Nach dem Ersuchen durch die Berufungsbehörde an die bei der Landessanitätsdirektion tätige Amtsärztin eine ergänzende Stellungnahme auf der Grundlage der vorliegenden Blutdruckwerte zu erstellen, führte diese in einem Schreiben vom 17.2.2006 Folgendes aus:
?Bei bestehenden Bluthochdruckleiden ist einem deutlich erhöhten Risiko eines Myocardinfarktes und Apoplexie zu rechnen, sodass eine Befristung der Lenkberechtigung aus verkehrsmedizinischer Sicht jedenfalls, trotz medikamentöser Einstellung empfohlen werden muss.?
Nachdem dem Berufungswerber dies zur Kenntnis gebracht wurde, legte er schließlich einen internistischen Befund eines Facharztes für Innere Medizin und Nephrologie vom 10.4.2006 vor. In diesem ist unter Anderem festgehalten, dass der Patient jahrelang an einer arteriellen Hypertonie gelitten hätte und diese zuletzt mit einer 3- und 4-fach Kombination medikamentös eingestellt worden sei. Es habe sich um eine sekundäre Hypertonieform bei primärem Hyperaldosteronismus mit Nebennierenadenom (Conn-Syndrom) gehandelt. Seit der Adrenalektomie 2003 habe sich die arteriellen Hypertonie zurückgebildet. Bei der heutigen Ergometrie ohne antihypertensive Medikamente könne eine normale Blutdruckregulation dokumentiert werden. Hinweise für eine signifikante Coronarstenose hätten sich nicht ergeben. Es bestehe derzeit keine Indikation für eine antihypertnesive oder antianginöse Therapie. Die Beherrschung der einschlägigen Risikofaktoren sei anzustreben, wobei der Patient diesbezüglich gut motiviert sei. Gegen das Lenken von Kraftfahrzeugen würden von internistischer Seite keine Einwände bestehen. Auch eine Befristung der Lenkbewilligung wegen arteriellen Hypertonie sei nicht gerechtfertigt, da er von diesem Leiden mit der Adrenalektomie geheilt sei.

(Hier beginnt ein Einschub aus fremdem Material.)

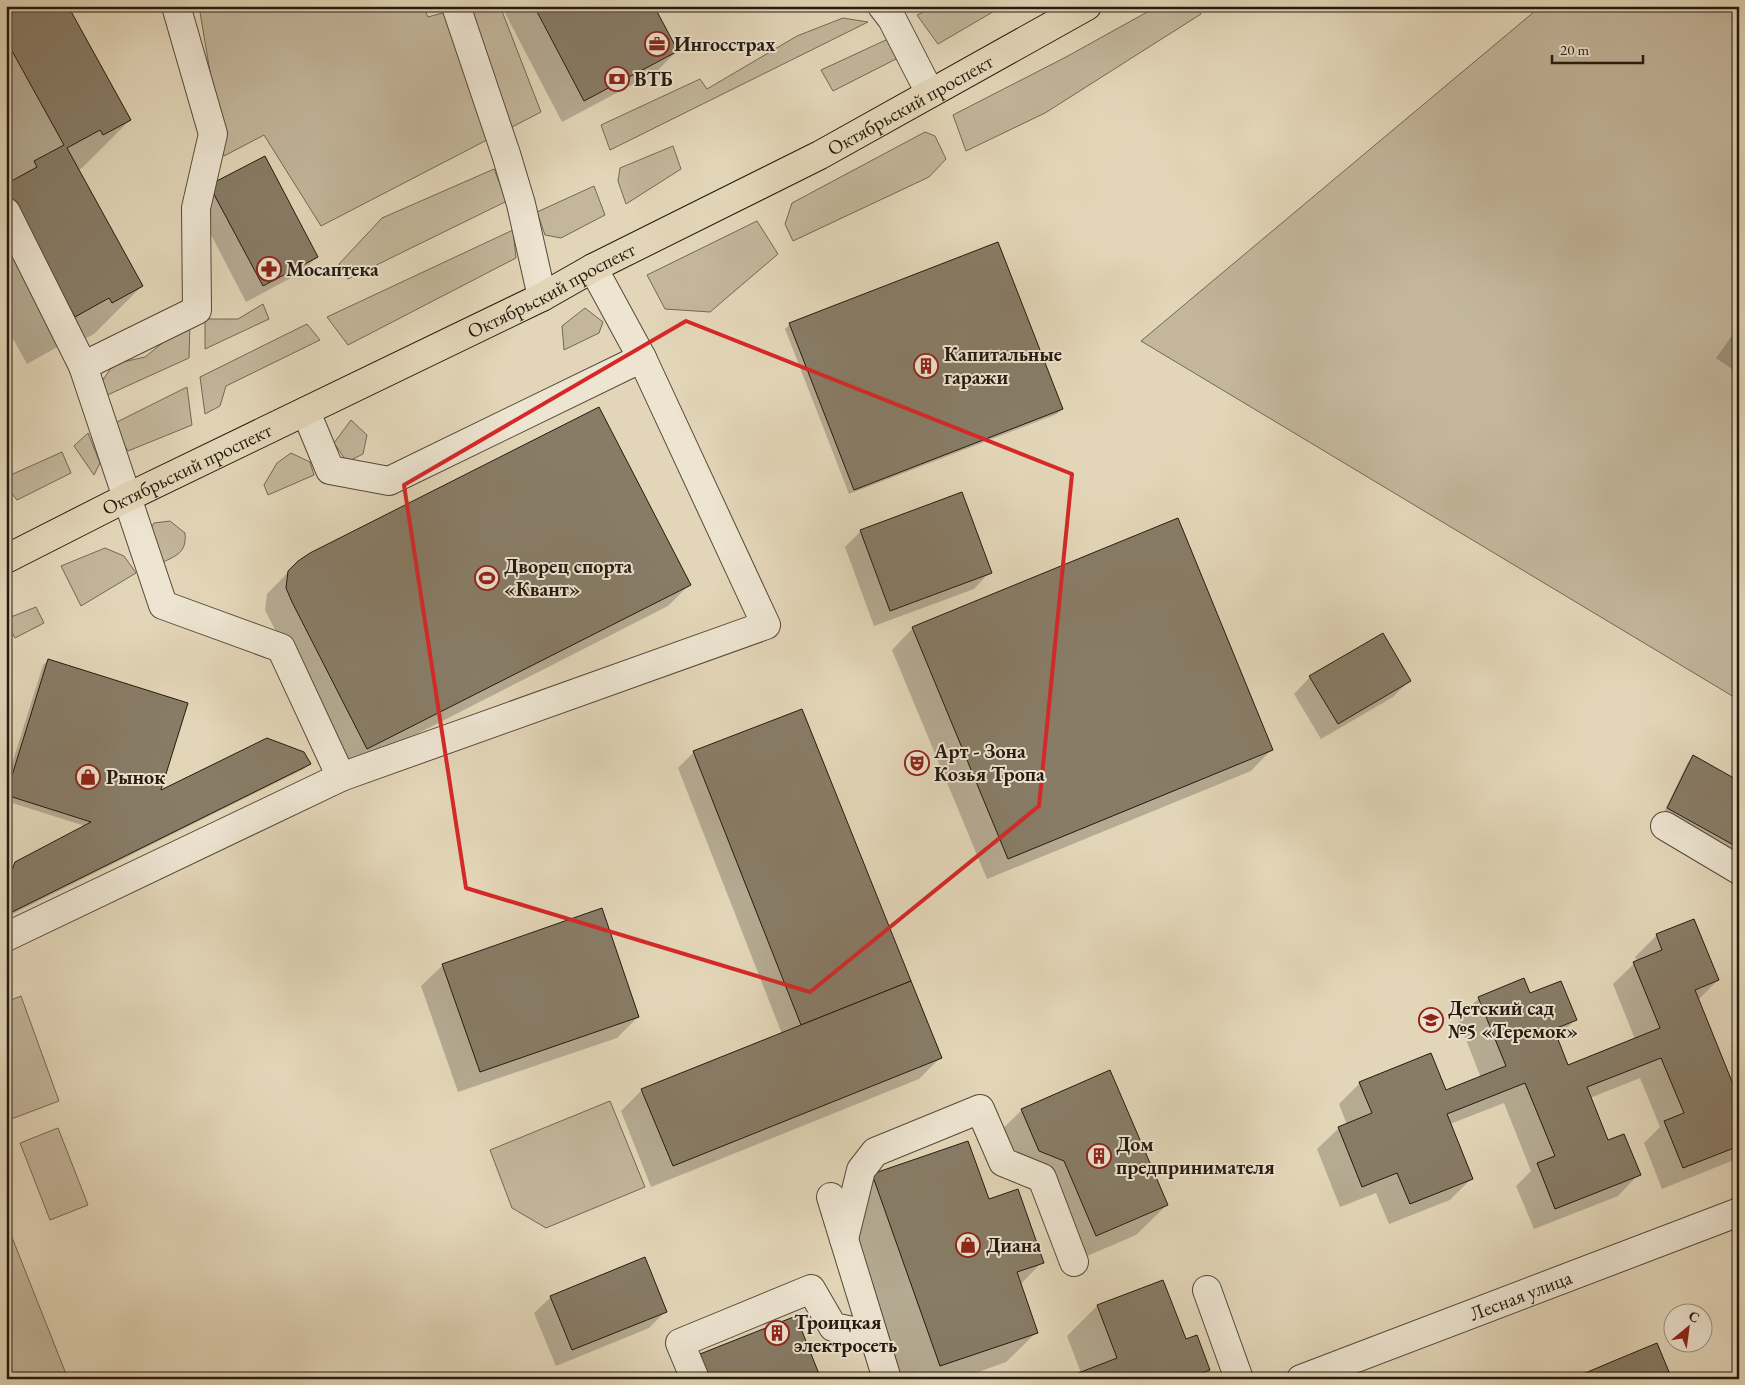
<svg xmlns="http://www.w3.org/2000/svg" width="1745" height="1385" font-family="'EB Garamond',serif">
  <rect width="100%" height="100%" fill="#e3d6b8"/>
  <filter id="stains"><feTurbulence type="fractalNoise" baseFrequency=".004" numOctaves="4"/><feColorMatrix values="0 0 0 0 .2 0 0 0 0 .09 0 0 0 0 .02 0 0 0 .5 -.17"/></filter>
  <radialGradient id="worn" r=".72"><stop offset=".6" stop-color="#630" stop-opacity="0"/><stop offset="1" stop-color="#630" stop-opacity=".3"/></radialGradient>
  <g fill="#c3b69b" stroke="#746855">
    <polygon points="199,6 423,6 428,17 468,6 500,6 541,112 321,226 264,135 224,156"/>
    <polygon points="936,6 1003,6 938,44 917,15"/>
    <polygon points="1158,6 1195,6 1201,14 1045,113 966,151 953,115 1066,57"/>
    <polygon points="1541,6 1739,6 1739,700 1141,341"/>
    <polygon points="843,18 868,22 610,150 601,125 700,79 707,89 797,36"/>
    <polygon points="888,39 898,58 833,91 821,70"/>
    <polygon points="925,132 935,136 946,159 929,177 793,241 785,224 792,203"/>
    <polygon points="673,146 681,169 626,204 618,181 620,168"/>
    <polygon points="494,169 507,201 348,279 339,264 382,218"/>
    <polygon points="594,186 605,215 561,238 545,235 537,212"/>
    <polygon points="757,221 778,254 710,312 665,309 647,275"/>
    <polygon points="513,230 516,258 348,345 327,317"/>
    <polygon points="263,304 269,319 205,349 205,319 238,319"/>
    <polygon points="585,308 603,322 599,333 564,350 562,326"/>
    <polygon points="190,321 189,358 103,397 102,381 114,364 145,357"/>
    <polygon points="307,324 320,340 226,386 220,406 205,414 200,377"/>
    <polygon points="187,387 192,425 128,451 111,425"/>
    <polygon points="351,420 367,435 363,454 347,462 334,443"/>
    <polygon points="88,433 100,463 94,475 74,446"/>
    <polygon points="62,452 71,473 17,500 6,487 6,477"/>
    <polygon points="291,453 310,462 314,475 268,495 264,485 277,463"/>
    <path d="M 170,521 L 185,533 C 187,554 175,556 159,564 L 149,532 L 154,523 Z"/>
    <polygon points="105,548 124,556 136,573 81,606 61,566"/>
    <polygon points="36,607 44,623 15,638 6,622 6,619"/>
    <polygon points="21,996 59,1101 6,1121 6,1002"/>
    <polygon points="610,1101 645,1187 546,1228 512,1208 490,1150"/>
    <polygon points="58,1128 88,1205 50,1220 20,1143"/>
    <polygon points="6,1222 68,1379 6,1379"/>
  </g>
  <g fill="#0003">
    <polygon points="13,6 67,6 130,120 82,168 78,170 142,286 94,334 64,350 61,345 27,364 6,326 6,185 11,183 6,175 6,12"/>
    <polygon points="509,6 653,6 677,51 656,72 562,122 504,11"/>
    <polygon points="210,186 317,257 300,273 246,302 194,202"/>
    <polygon points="790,324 1062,409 1057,414 849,494 785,329"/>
    <polygon points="1739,326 1739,374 1716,358"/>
    <polygon points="861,531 990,572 974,589 874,626 845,547"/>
    <polygon points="298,562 689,585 668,606 346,770 265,610 267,594"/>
    <polygon points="913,628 1272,749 1251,771 987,879 892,650"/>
    <polygon points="49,660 159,792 309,764 304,769 6,917 6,879 10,868 16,863 85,826 6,801 6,783 43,665"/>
    <polygon points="1310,677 1409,681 1393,697 1321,739 1294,694"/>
    <polygon points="694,752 940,1058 919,1079 651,1187 621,1111 642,1090 782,1034 678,768"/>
    <polygon points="1693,757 1739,783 1739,855 1663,814 1688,762"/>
    <polygon points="1657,935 1718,980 1698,1000 1736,1096 1739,1095 1739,1158 1662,1189 1644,1143 1660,1127 1640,1078 1590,1098 1608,1141 1639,1174 1618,1196 1534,1229 1516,1186 1531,1171 1504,1103 1450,1124 1472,1178 1450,1200 1389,1224 1376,1193 1340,1207 1317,1149 1339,1128 1347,1125 1339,1104 1360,1083 1445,1092 1481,1078 1458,1019 1479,998 1529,995 1576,1019 1556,1038 1567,1066 1635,1039 1613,984 1637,961 1635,957"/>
    <polygon points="443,965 638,1017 617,1038 458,1092 421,986"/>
    <polygon points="1022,1110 1167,1205 1136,1235 1066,1265 1034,1191 1009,1181 991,1140"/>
    <polygon points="873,1175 988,1200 1042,1262 1020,1285 1037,1332 1006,1362 959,1379 903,1379 843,1205"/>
    <polygon points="551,1297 666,1311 649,1328 556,1366 534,1313"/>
    <polygon points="1097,1306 1185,1341 1208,1369 1199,1379 1066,1379 1081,1373 1067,1336"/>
    <polygon points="701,1355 819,1379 677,1379"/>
  </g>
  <g fill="#887c67" stroke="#251a0f">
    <polygon points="14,6 68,6 131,120 103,135 100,130 67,148 143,286 112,303 109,298 75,317 6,191 6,184 37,167 34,161 64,145 6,40 6,11"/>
    <polygon points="534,6 654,6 678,51 584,101"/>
    <polygon points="265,156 318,257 263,286 209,185"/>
    <polygon points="998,242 1063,409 854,490 789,323"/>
    <polygon points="599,407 691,585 367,749 292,602 286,588 288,571 298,561 310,553"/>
    <polygon points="962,492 992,573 890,611 860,530"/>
    <polygon points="1178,518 1273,750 1008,859 912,627"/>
    <polygon points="1383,633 1411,681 1338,724 1309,676"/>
    <polygon points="48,659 188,703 161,790 267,738 304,752 311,764 6,915 6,886 15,862 91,822 6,795"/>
    <polygon points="802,709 911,981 801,1025 693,751"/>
    <polygon points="1693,755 1739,781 1739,848 1667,808"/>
    <polygon points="602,908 639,1017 480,1072 442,964"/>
    <polygon points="1694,919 1719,980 1695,990 1737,1094 1739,1094 1739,1146 1683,1168 1664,1121 1684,1113 1661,1058 1587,1087 1608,1140 1624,1134 1641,1175 1555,1209 1537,1163 1555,1156 1525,1083 1447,1114 1473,1179 1410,1204 1397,1173 1362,1187 1338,1127 1372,1113 1359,1082 1431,1053 1446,1090 1506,1066 1478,997 1524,978 1530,993 1561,981 1577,1020 1554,1029 1568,1065 1660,1028 1633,962 1662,950 1656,934"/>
    <polygon points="911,981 942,1058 673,1166 641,1089"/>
    <polygon points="1110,1070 1168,1205 1096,1236 1064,1161 1039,1151 1021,1109"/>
    <polygon points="968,1141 989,1199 1018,1189 1044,1263 1017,1272 1038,1333 940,1366 872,1174"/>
    <polygon points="645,1257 667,1312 572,1350 550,1296"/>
    <polygon points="1163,1280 1186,1339 1197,1335 1210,1370 1186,1379 1063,1379 1117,1358 1097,1305"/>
    <polygon points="796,1316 821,1379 710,1379 700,1354"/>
    <polygon points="1657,1343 1672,1379 1571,1379 1616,1360"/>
  </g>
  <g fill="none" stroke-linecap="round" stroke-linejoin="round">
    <defs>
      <g id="minor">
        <polyline points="176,6 213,134 196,208 197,310 83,366 163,605 281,648 341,777 766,625 642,358 389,481 330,470 306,412"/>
        <polyline points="456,6 506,154 521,204 542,297"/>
        <polyline points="882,6 892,19 930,93"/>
        <polyline points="6,212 83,366"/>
        <polyline points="593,268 642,358"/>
        <polyline points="1665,826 1739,870"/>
        <polyline points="6,937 341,777"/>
        <polyline points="831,1197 887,1379"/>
        <polyline points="844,1239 861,1170 875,1152 980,1109 1003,1162 1042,1178 1074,1262"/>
        <polyline points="1207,1290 1239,1379"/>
        <polyline points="695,1379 680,1343 811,1289 833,1327 873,1335"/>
        <path id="s1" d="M 1301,1379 L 1739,1212"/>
      </g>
      <g id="major">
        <path id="s2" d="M 6,559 L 126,498 L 542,297 L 593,268 L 820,155 L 1087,6"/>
      </g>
    </defs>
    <use href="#minor" stroke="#544939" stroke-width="30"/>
    <use href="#major" stroke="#251a0f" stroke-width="30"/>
    <use href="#minor" stroke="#ede4d1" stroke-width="28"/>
    <use href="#major" stroke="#e3d6b8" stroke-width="28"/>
  </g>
  <path fill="none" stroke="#d62828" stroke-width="4" stroke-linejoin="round" d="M 686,321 L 1072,474 L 1039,806 L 810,992 L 466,888 L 404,485 Z"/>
  <defs>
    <symbol id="office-ring" viewBox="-11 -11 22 22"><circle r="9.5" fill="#ede4d1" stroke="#8f2418" stroke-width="1.5"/><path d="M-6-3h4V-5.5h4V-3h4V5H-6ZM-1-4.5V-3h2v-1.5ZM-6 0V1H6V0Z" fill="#8f2418"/></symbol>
    <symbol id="bank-ring" viewBox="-11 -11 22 22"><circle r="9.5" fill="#ede4d1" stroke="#8f2418" stroke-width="1.5"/><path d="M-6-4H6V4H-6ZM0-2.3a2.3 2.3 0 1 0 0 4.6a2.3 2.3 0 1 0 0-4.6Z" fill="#8f2418"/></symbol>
    <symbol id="pharmacy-ring" viewBox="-11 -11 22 22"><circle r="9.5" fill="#ede4d1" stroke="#8f2418" stroke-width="1.5"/><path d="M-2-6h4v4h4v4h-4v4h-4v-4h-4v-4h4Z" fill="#8f2418"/></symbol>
    <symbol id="building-ring" viewBox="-11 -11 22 22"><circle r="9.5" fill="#ede4d1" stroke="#8f2418" stroke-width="1.5"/><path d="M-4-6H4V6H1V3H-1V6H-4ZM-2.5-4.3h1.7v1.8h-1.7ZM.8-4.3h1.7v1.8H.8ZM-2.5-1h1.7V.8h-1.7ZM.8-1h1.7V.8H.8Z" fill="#8f2418"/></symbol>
    <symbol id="stadium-ring" viewBox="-11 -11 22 22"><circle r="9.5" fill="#ede4d1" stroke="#8f2418" stroke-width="1.5"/><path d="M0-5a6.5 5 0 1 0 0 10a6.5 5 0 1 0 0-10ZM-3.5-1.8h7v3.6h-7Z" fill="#8f2418"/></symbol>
    <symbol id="theatre-ring" viewBox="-11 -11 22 22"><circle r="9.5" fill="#ede4d1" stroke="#8f2418" stroke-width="1.5"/><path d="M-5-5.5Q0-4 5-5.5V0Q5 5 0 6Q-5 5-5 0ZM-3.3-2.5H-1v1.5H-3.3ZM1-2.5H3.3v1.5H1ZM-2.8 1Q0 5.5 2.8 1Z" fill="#8f2418"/></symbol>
    <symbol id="shop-ring" viewBox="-11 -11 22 22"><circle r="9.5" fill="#ede4d1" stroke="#8f2418" stroke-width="1.5"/><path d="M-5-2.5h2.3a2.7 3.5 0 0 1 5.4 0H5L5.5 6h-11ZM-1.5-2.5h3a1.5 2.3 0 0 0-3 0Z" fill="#8f2418"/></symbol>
    <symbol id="school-ring" viewBox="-11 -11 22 22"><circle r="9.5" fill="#ede4d1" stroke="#8f2418" stroke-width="1.5"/><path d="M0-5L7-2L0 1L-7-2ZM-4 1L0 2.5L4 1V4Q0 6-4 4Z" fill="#8f2418"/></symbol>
  </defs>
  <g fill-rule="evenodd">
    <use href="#office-ring" x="643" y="30" width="28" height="28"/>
    <use href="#bank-ring" x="603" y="65" width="28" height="28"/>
    <use href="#pharmacy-ring" x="255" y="255" width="28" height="28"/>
    <use href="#building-ring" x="912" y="352" width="28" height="28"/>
    <use href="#stadium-ring" x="473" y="564" width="28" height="28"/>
    <use href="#theatre-ring" x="903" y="749" width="28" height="28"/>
    <use href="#shop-ring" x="74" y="763" width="28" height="28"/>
    <use href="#school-ring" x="1417" y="1006" width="28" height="28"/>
    <use href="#building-ring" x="1085" y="1142" width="28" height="28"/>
    <use href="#shop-ring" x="954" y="1231" width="28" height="28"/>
    <use href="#building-ring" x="763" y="1319" width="28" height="28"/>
  </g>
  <g text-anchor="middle" stroke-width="4" stroke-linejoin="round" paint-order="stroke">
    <g font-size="20" font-weight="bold" fill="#251a0f" stroke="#ede4d1" text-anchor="start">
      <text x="674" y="51">Ингосстрах</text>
      <text x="634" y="86">ВТБ</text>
      <text x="286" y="276">Мосаптека</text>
      <text x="944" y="361">Капитальные<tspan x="944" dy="23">гаражи</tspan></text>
      <text x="504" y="573">Дворец спорта<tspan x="504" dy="23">«Квант»</tspan></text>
      <text x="934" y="758">Арт - Зона<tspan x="934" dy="23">Козья Тропа</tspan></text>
      <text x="106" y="784">Рынок</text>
      <text x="1448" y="1015">Детский сад<tspan x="1448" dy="23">№5 «Теремок»</tspan></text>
      <text x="1116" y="1151">Дом<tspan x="1116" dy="23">предпринимателя</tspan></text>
      <text x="986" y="1252">Диана</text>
      <text x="794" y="1329">Троицкая<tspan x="794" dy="23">электросеть</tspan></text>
    </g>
    <g font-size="20" fill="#251a0f" stroke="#ede4d1">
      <text dy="7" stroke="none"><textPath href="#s2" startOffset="1012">Октябрьский проспект</textPath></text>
      <text dy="7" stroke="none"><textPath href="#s2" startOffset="608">Октябрьский проспект</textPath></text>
      <text dy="7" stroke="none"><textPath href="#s2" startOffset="202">Октябрьский проспект</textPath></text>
      <text dy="7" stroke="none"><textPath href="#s1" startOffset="235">Лесная улица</textPath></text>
    </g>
  </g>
  <rect width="1745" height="1385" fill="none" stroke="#e3d6b8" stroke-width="25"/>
  <rect x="8" y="8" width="1730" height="1370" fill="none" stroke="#251a0f" stroke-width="2.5"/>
  <rect x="12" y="12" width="1720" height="1360" fill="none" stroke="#251a0f"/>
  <g transform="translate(1688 1328) rotate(29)"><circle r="24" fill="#ede4d1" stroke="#9d9383"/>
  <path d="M0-4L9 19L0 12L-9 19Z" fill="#8f2418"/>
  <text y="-8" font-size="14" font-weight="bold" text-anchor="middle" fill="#251a0f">С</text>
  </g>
  <path d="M1552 55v8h91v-8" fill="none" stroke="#251a0f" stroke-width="2.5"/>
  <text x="1560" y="55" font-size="15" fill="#251a0f" stroke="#ede4d1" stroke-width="4" paint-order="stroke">20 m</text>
  <rect width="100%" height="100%" filter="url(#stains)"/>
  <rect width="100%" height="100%" fill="url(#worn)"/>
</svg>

Nachdem der Amtsärztin bei der Landessanitätsdirektion dieses Gutachten zur Kenntnis gebracht wurde, führte sie in einer weiteren ergänzenden Stellungnahme vom 9.5.2006, dass durch das in der Ergometrie festgestellte Vorhofflimmern zwar seltene Komplikationen wie Thrombenbildung oder sonstige Herzrythmusstörungen nicht ausschließbar seien, aber aufgrund der derzeit vorliegenden internistisch begutachteten Gesamtsituation sich derzeit für konkrete Befristungen keine Anhaltspunkte ergeben würden.
Nach Durchführung eines umfassenden Ermittlungsverfahrens besteht insbesondere im Hinblick auf die zuletzt getroffene Beurteilung durch die bei der Landessanitätsdirektion tätigen Amtsärztin keine Grundlage, eine Befristung der dem Berufungswerber erteilten Lenkberechtigung auszusprechen, zumal in sachverhaltsmäßiger Hinsicht keine Krankheit festgestellt werden kann, bei der ihrer Natur nach mit einer zum Verlust oder zur Einschränkung der Eignung zum Lenken von Kraftfahrzeugen führenden Verschlechterung gerechnet werden muss.
Es war daher wie im Spruch ausgeführt zu entscheiden.
Hinweis::
Für die Vergebührung des Berufungsantrages (samt 4 Beilagen) sind Euro 27,40 zu entrichten. Dieser Betrag ist binnen zwei Wochen nach Erhalt des Zahlscheines einzuzahlen.